Consumers Have Different Health And Financial Needs. That’s Why We Have Fixed Indemnity Products

by Geralyn Trujillo

September 7, 2016

For consumers looking for additional financial protection for unexpected health events/issues, there are a number of products that can be purchased on top of their major medical insurance to offer extra support for the care and services they may need. Excepted benefits allow families to cover the miscellaneous expenses that can come up throughout the course of treatment that goes beyond medical bills – such as transportation costs or additional financial support if an individual must leave their job to care for a family member. But a recent federal proposed rule would jeopardize this critical protection and undermine the financial protection consumers want and need.

What kind of changes were proposed?

In the proposed rule, the tri-agencies (HHS, Department of Labor, and the IRS) have outlined a number of proposed policies that would have unintended consequences for families. First, these proposals would completely disrupt the marketplace for group hospital and other fixed indemnity insurance for consumers by limiting coverage to only a “per period” and not a “per service” basis, which is a common feature in this coverage. The proposed rule also raises questions that could affect the availability to consumers of specified disease insurance that covers multiple diseases or illnesses.

Supplementary health products provide millions of Americans with protection against the financial impact of treatment for complex medical conditions. Most current policies were purchased at the work site, offered to employees in conjunction with employee benefit plans offered by their employer. Consumers find great value in these supplemental health benefit products.

While the proposed changes were initially intended to address issues within the individual comprehensive medical market, the administration broadened the scope of the changes to include the group excepted benefits marketplace. The proposed changes, and the questions raised regarding specified disease insurance, do nothing to address the current state of the Affordable Care Act’s individual market. Any connection between these group excepted benefits products and the ACA’s individual market is tenuous at best and more likely to be nonexistent.

There has been a lot of discussion regarding overreach, especially in light of the recent Central United Life v. Burwell decision. What can you tell us about the tri-agencies authority in terms of this proposal?

That question has been a key component of our ongoing analysis of the proposed rule. Excepted benefits are defined under federal law to include hospital indemnity or fixed indemnity insurance policies, provided the benefits are not coordinated with a group health plan. If these policies meet the three requirements set out in statute, they are treated as non-coordinated excepted benefits and are not subject to federal regulation as health insurance coverage. The tri-agencies lack the authority to narrow this statutory construction by limiting the exemption to less than all of the policies encompassed under these requirements. The D.C. Circuit’s decision in Central United has made this clear.

Nothing in the Public Health Service Act or the ACA, which did not amend this section or regulate excepted benefits criteria, permits the tri-agencies to add additional criteria for group fixed indemnity insurance to qualify as excepted benefits – including a per day or other time period requirement and restrictions on providing different amounts of payment based on the type of item or service provided.

The proposed change is a radical shift in how the long-standing underlying statute has been interpreted and enforced. It seems that until the ACA, the term “event” has been understood to always include both per service and per time period triggers. This underscores just how significant the change is that is being proposed and why it is contrary to statute.

We saw a few headlines when the proposed rule was released in June that sparked concern that the agencies were eliminating the specified disease insurance market. What does the proposed rule say about those products?

While the proposal does not have any specific proposed regulations regarding specified disease, the tri-agencies did ask for commentary in the preamble. These questions, taken together with the proposed language regarded group hospital and other fixed indemnity, certainly created some trepidation among the supplemental insurance community.
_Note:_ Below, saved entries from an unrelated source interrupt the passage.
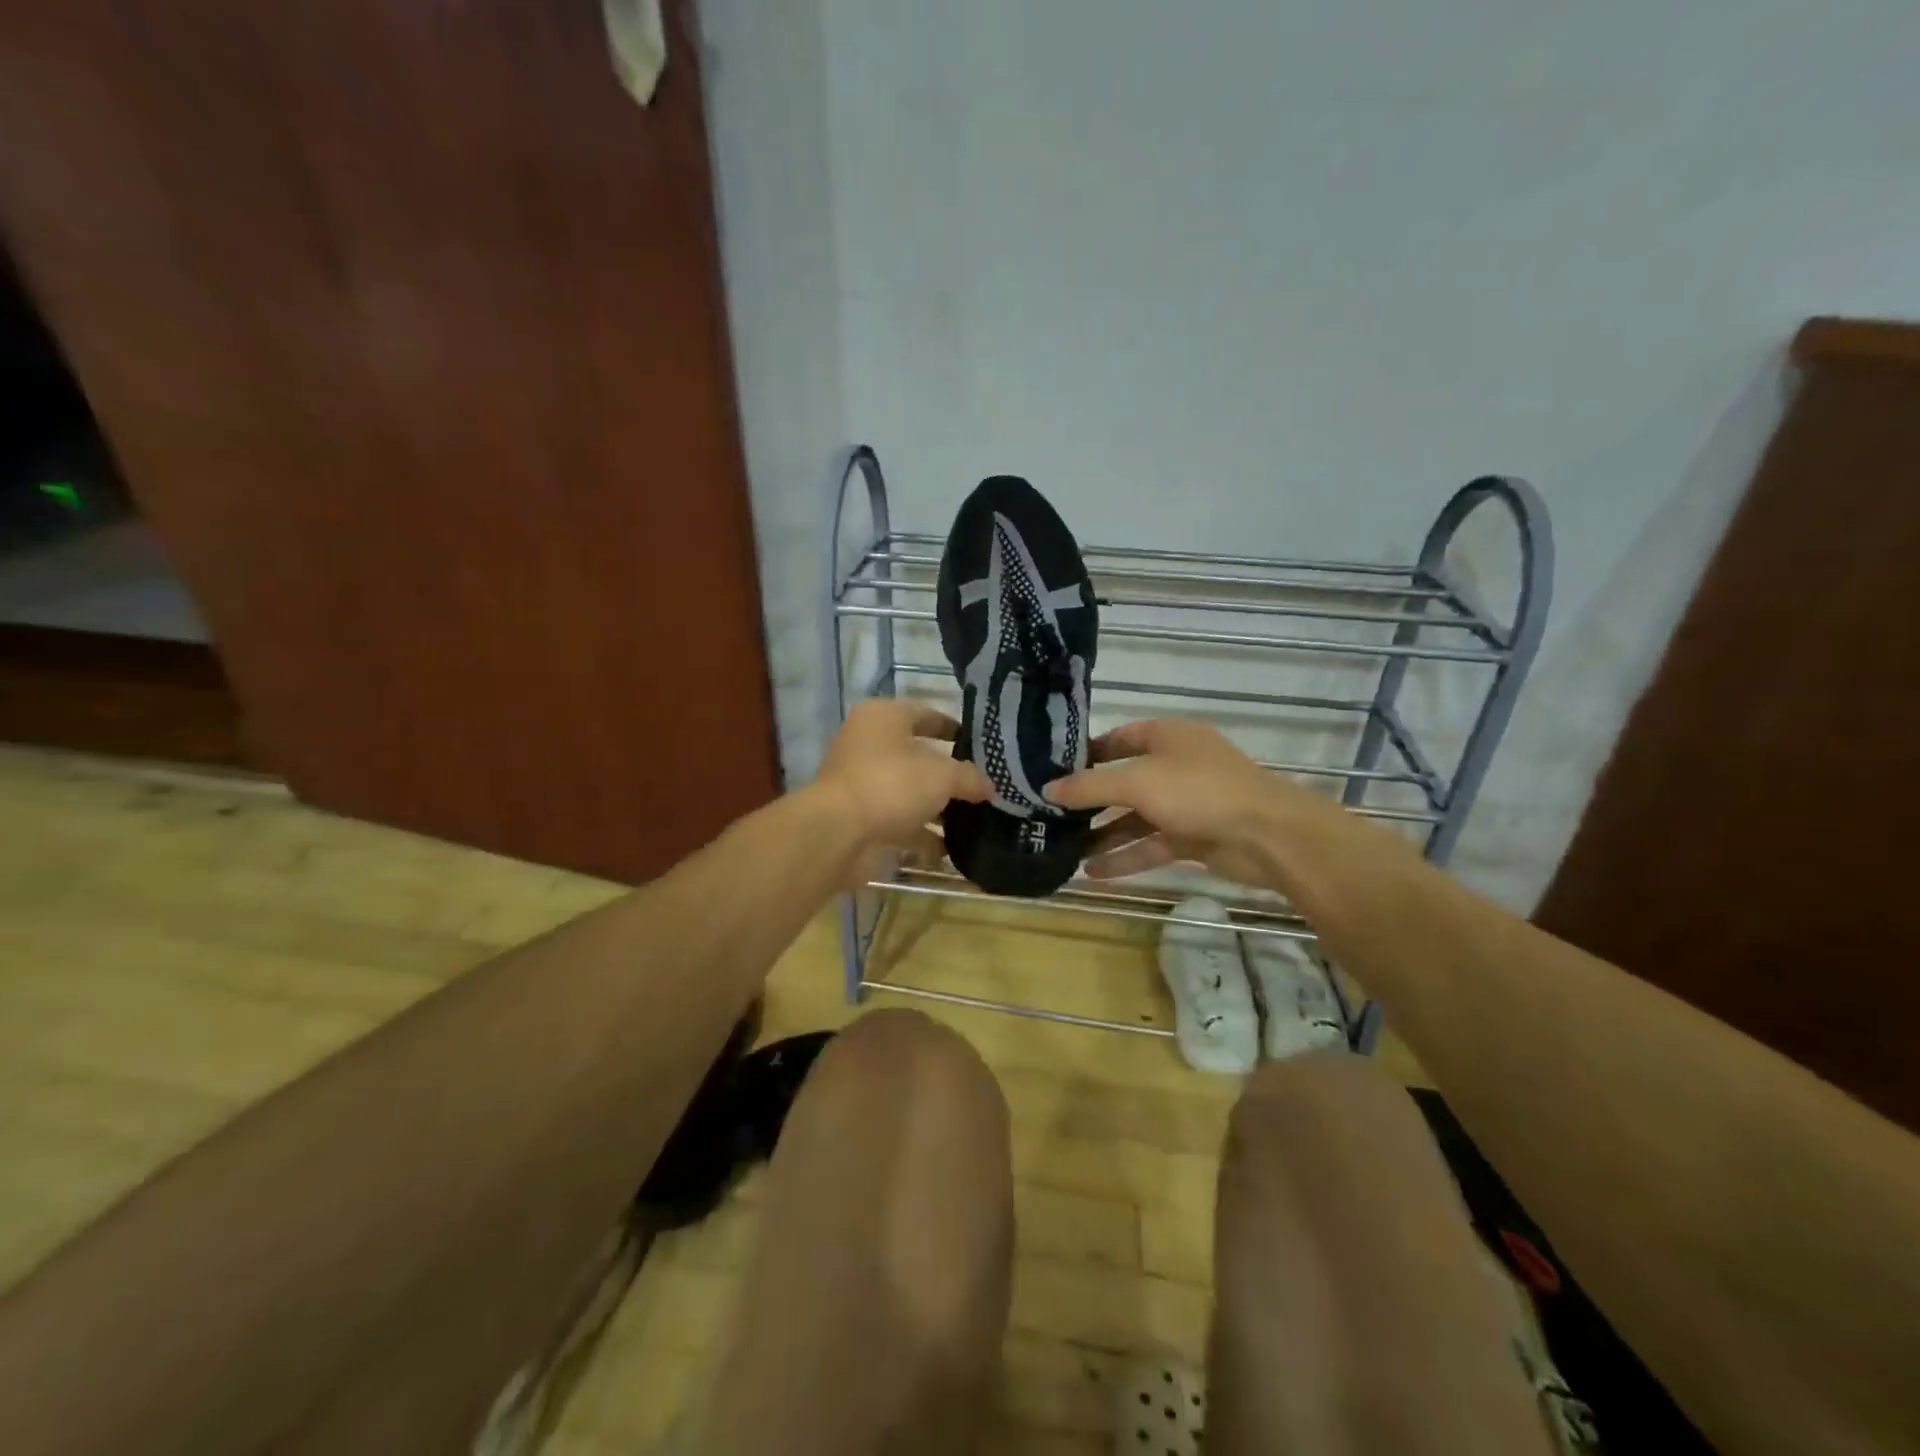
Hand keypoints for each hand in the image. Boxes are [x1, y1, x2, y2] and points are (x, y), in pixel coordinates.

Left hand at [813, 699, 991, 870]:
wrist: (838, 833)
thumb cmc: (892, 784)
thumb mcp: (943, 775)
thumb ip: (970, 778)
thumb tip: (990, 787)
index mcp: (883, 717)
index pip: (925, 714)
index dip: (953, 727)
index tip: (980, 746)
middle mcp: (867, 744)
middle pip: (917, 755)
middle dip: (948, 775)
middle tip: (981, 787)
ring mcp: (861, 782)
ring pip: (907, 791)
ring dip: (936, 808)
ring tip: (972, 822)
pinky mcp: (859, 817)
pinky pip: (898, 822)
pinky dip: (921, 835)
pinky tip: (948, 850)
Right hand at [1045, 717, 1392, 888]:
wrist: (1268, 835)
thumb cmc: (1198, 791)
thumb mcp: (1136, 782)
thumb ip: (1089, 787)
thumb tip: (1046, 788)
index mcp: (1167, 736)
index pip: (1119, 738)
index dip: (1088, 753)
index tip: (1054, 770)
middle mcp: (1175, 765)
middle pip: (1124, 781)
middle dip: (1090, 800)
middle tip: (1050, 815)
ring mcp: (1186, 803)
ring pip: (1136, 818)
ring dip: (1104, 834)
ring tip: (1064, 850)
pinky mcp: (1193, 837)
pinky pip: (1151, 845)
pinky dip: (1125, 857)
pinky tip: (1092, 874)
In the preamble to the proposed rule, the tri-agencies asked if there should be a limit to the number of diseases or illnesses that may be covered in a specified disease policy and if issuers should be required to disclose that such policies are not minimum essential coverage.

The tri-agencies lack the authority to limit a specified disease policy to only one specific condition or a limited number of diseases or illnesses, given the clear statutory language that permits a combination of benefits. Not only would this be contrary to the language, but also to the product choices available to consumers in the market.

Geralyn Trujillo is Executive Director, Product Policy at AHIP.